500.000m3 of concrete
Three distinct sonic approaches attempt to unveil the atmosphere from the past and present of Bunker Valentin in Bremen Farge. This massive structure remaining from the Second World War II was never concluded or used for its main purpose: to be a submarine shipyard. It has yet remained in the landscape as a reminder of the intolerance and wrath that still resonate in current times. This colossal concrete building and its history motivated these sound explorations presented as an installation recreating the Bunker’s ambience.
It is estimated that 500.000m3 of concrete was used in the construction of the Bunker. The impressiveness of this number served as an inspiration to building a concrete sculpture for this installation. The sculpture is a retangular shaped concrete block, 2 m long by 70 cm wide placed in the middle of the room. It was meant to bring the Bunker’s ambience and material physicality, resembling proportionally the shape of the building’s facade measurements.
Tania Gonzaga
NO MORE WAR!
-. — — — .-. . .– .- .-.
By experimenting with the latent anger and destruction this sound composition aims at creating a rough ambience. It was inspired by a graffiti painted in 1983 in which a red NO MORE WAR was written in the outer facade of the bunker. The phrase was not visible for long as it was soon painted over with grey paint. The discrepancy between the grey paint and the aged concrete walls is still visible.
The project revisits this phrase by translating it to morse code which was commonly used for encoded communication during the WWII. The code was then played with a loudspeaker inside one of the bunker’s main hall, using all the resonant force of the space to create a natural reverb effect. Thereby setting the rhythm of the piece as a statement: NO MORE WAR!
The composition itself was made out underwater microphones built to record the reverberation of wind and water from the beach in front of the bunker, where the submarines were supposed to reach the river.
Guida Ribeiro
RESONANT SOUNDSCAPES
DISSONANCE, MEMORY AND SPACE
This sound piece presents a sonic journey through the remains of the construction site of the bunker. It aims at exploring the present acoustics in the search for absent reminiscences of the history of the building.
The empty inside, the natural landscape that overtook the surroundings, the everyday life of the village. The sonic dissonance of its past. Is it a long lost memory or does it still resonate in the present atmosphere?
Cássia Vila
HORTENSIE IN FARGE
Can an acoustic place still carry the remains of its past?
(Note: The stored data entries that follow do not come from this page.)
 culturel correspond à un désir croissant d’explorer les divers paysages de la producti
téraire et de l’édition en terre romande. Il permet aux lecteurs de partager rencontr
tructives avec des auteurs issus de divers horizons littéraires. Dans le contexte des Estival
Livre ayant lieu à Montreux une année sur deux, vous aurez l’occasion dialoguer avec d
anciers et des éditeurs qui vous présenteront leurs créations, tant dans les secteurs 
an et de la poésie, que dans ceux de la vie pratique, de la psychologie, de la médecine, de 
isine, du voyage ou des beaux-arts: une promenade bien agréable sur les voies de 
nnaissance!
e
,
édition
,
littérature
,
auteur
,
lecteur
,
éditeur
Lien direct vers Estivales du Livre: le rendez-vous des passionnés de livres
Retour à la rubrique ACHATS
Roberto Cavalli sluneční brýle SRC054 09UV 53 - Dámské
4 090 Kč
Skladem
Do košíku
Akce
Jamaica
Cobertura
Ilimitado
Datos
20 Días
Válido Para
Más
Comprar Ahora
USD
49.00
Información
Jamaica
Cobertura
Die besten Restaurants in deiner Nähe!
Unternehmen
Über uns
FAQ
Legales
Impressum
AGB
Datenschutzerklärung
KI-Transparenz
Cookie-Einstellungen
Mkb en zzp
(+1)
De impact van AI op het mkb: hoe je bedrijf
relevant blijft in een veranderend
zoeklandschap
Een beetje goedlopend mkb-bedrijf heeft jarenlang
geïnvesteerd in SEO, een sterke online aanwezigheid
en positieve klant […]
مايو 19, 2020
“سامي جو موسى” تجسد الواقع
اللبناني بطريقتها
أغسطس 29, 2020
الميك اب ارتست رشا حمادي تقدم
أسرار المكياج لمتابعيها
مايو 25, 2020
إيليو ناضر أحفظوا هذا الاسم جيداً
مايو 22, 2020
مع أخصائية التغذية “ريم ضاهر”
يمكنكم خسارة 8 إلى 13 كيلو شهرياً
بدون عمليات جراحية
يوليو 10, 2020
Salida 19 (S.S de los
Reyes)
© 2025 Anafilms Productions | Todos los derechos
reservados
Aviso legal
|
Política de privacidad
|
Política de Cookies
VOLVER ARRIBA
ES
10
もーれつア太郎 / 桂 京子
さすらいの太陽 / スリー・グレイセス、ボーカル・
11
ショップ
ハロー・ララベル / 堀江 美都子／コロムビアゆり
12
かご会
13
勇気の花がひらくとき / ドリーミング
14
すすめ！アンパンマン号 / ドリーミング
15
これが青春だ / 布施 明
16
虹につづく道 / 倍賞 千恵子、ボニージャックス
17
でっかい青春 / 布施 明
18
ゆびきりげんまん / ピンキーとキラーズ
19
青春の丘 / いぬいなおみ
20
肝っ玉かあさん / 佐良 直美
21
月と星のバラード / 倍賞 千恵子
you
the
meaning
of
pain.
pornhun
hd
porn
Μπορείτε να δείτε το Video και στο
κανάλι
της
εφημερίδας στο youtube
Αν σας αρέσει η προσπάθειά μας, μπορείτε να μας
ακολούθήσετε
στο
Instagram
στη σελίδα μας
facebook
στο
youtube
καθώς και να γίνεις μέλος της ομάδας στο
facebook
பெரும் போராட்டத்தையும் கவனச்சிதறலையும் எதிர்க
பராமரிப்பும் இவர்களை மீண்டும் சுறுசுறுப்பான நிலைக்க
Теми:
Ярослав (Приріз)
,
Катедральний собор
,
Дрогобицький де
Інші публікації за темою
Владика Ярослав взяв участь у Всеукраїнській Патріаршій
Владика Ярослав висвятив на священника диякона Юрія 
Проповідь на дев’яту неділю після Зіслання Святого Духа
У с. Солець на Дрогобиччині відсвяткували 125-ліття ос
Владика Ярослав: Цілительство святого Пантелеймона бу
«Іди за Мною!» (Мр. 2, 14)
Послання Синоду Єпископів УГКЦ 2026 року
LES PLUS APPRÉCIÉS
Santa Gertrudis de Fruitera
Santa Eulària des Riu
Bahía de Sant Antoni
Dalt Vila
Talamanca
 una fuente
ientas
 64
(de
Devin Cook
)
The Bunker was built with the labour of over 10,000 war prisioners coming from all over Europe. One of the survivors, the Dutch Klaas Touber, wrote until the end of his life about the memories of those times. In his text “Hortensien in Farge”, Touber remembers the flowers as a symbol of beauty during horrorific circumstances. This composition poetically constructs excerpts of this writtings, going from present to past to remind the lifes of the people involved in this construction.